The Idea of Wilderness

From Prehistory to the Age of Ecology

  • Max Oelschlaeger
REVIEWS CONTENTS EXCERPTS INDEX

Winner of the Texas Institute of Letters' 1991 Carr P. Collins Award

Selected as one of the top 12 books on conservation by Dave Foreman of Earth First

How has the concept of wild nature changed over the millennia? And what have been the environmental consequences? In this broad-ranging book Max Oelschlaeger argues that the idea of wilderness has reflected the evolving character of human existence from Paleolithic times to the present day.
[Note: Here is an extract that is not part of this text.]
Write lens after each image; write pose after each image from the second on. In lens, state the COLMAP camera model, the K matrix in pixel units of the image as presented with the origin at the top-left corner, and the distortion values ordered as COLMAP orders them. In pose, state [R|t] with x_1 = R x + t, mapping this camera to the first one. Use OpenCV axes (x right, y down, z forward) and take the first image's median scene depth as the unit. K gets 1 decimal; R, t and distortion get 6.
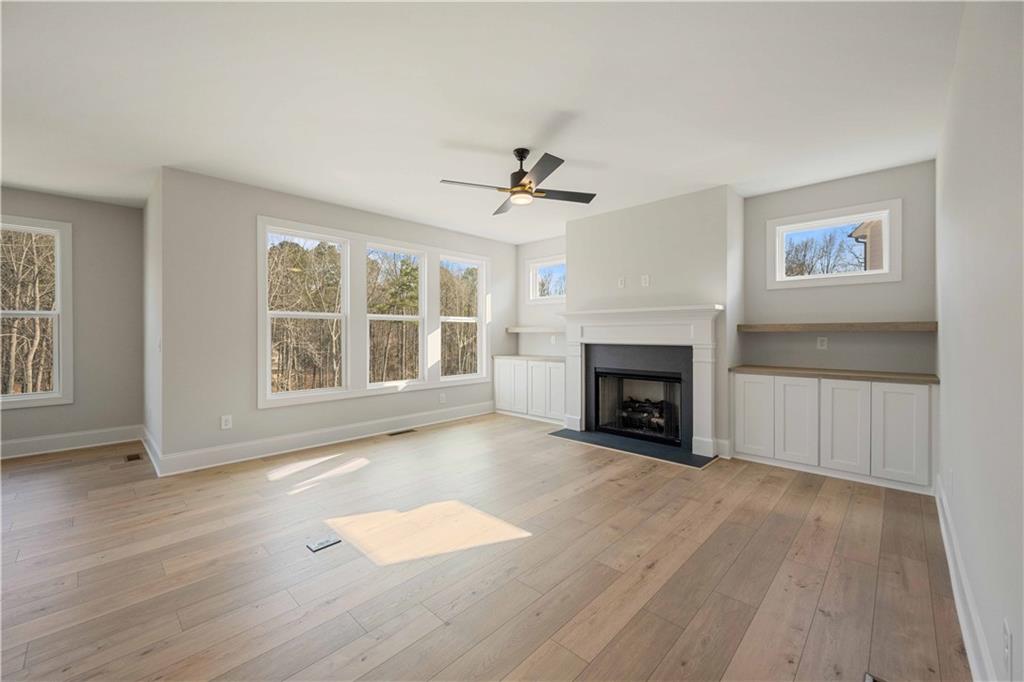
lens RADIAL K [[413.4, 0, 511.5], [0, 413.4, 338.1], [0, 0, 1]] dist [-0.000547, 0.000705]
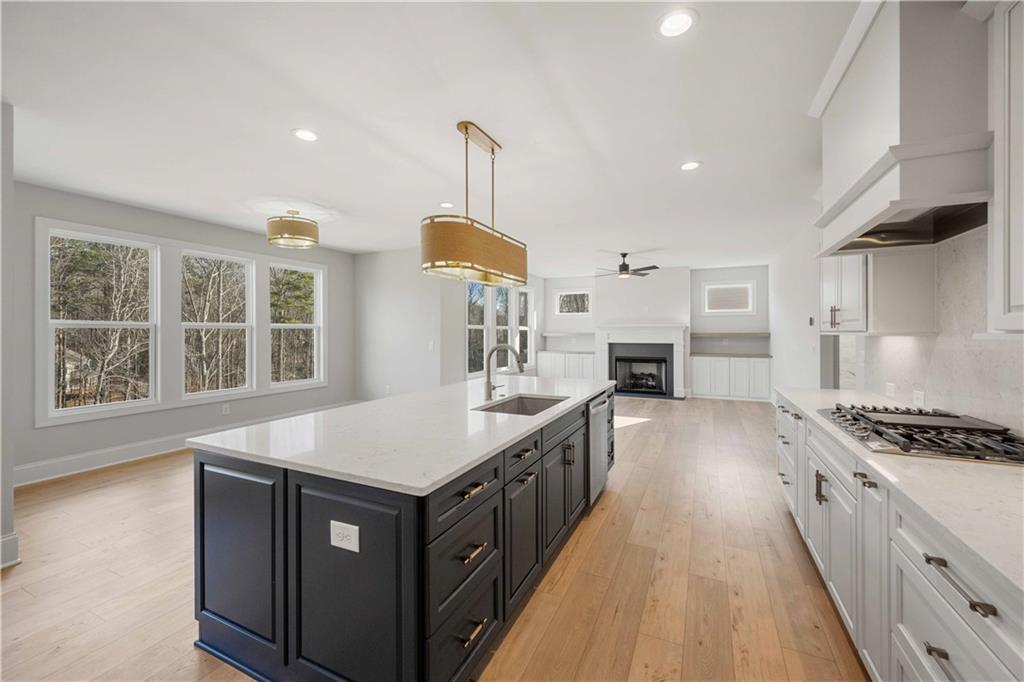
lens RADIAL K [[413.4, 0, 513.2], [0, 413.4, 330.1], [0, 0, 1]] dist [-0.000547, 0.000705]
pose [[0.951215, -0.000413, 0.308530, -0.844694], [0.005221, 0.999877, -0.014757, -0.019637], [-0.308486, 0.015648, 0.951100, -0.617405]]
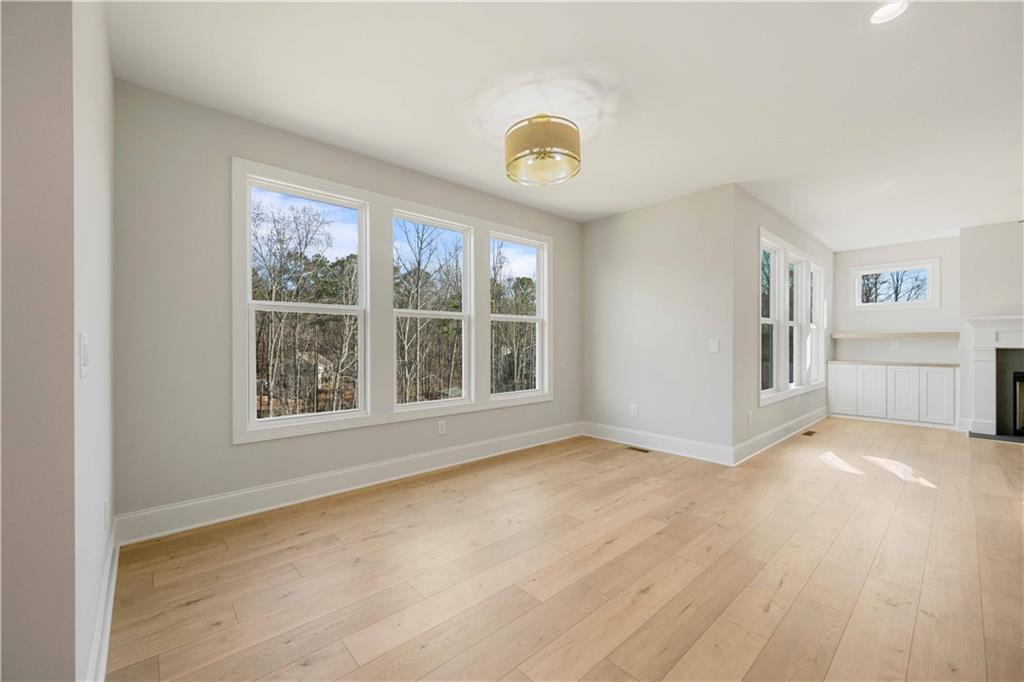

An intellectual history, it draws together evidence from philosophy, anthropology, theology, literature, ecology, cultural geography, and archaeology to provide a new scientifically and philosophically informed understanding of humankind’s relationship to nature.

 

Oelschlaeger begins by examining the culture of prehistoric hunter-gatherers, whose totems symbolized the idea of organic unity between humankind and wild nature, and idea that the author believes is essential to any attempt to define human potential. He next traces how the transformation of these hunter-gatherers into farmers led to a new awareness of distinctions between humankind and nature, and how Hellenism and Judeo-Christianity later introduced the unprecedented concept that nature was valueless until humanized. Oelschlaeger discusses the concept of wilderness in relation to the rise of classical science and modernism, and shows that opposition to “modernism” arose almost immediately from scientific, literary, and philosophical communities. He provides new and, in some cases, revisionist studies of the seminal American figures Thoreau, Muir, and Leopold, and he gives fresh readings of America’s two prodigious wilderness poets Robinson Jeffers and Gary Snyder. He concludes with a searching look at the relationship of evolutionary thought to our postmodern effort to reconceptualize ourselves as civilized beings who remain, in some ways, natural animals.